Negotiating Contracts with ACO’s

There are several types of Accountable Care Organizations that a physician may be asked to sign a contract with, including the Medicare Shared Saving Program ACO, Pioneer ACO, and private insurance providers.

All ACO’s have certain attributes in common, including risk participation and assessment, patient participation, integrated care, evidence based care, utilization of non physician professionals (physician assistants, nursing assistants, etc.) data analysis and use of technology for improving communications and care.

As a physician entering into any contract, but particularly a contract for an ACO, you should make sure you understand the contract. In most cases, if it’s not in the contract, it doesn’t exist. If you are promised some benefit from an ACO plan, like help with achieving meaningful use (technology), make sure it’s spelled out in the contract.

Here are some other things you should review In the contract:

1. Risk Participation: Shared Savings is a concept that has not been completely defined. Providers should understand how the billing works, and how the shared savings works. Some plans have penalties for physicians who do not meet benchmarks. This is an important part of the contract. Your payment should be clearly spelled out.

2. Exclusivity: Most plans require primary care physicians (including internists, general practitioners, family doctors, and geriatric doctors)to be exclusive with the ACO. Specialist can usually contract with several. Again, this should be clearly designated.

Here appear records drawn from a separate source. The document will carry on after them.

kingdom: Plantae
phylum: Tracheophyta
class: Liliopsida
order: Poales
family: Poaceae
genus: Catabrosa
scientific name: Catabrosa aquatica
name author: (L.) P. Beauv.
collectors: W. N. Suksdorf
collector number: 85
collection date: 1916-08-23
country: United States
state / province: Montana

3. Corrective Action: What corrective action will take place if a physician does not meet benchmarks?

4. Benefits Provided: ACO’s need to provide infrastructure to help achieve cost savings. These include integrated care, behavior counseling, nurse phone availability, and improved technology. These benefits should be spelled out in the contract.

5. Regulatory Issues: Physicians have certain obligations under law to notify their patients about their medical plans and particularly for information sharing. A major goal of ACO’s is to review data for performance, but patients can opt out of sharing data. There should be a clear plan for complying with regulatory issues.

6. Payer Viability: If the payer fails, a clear exit strategy should be part of the contract.

All contracts have hidden agendas and concerns. Will there be an arbitration clause? Is there an attorney’s fee provision should there be litigation? Who exactly is contracting. ACO’s have particular issues that need special care so the contract should be carefully analyzed to make sure that all terms are carefully understood.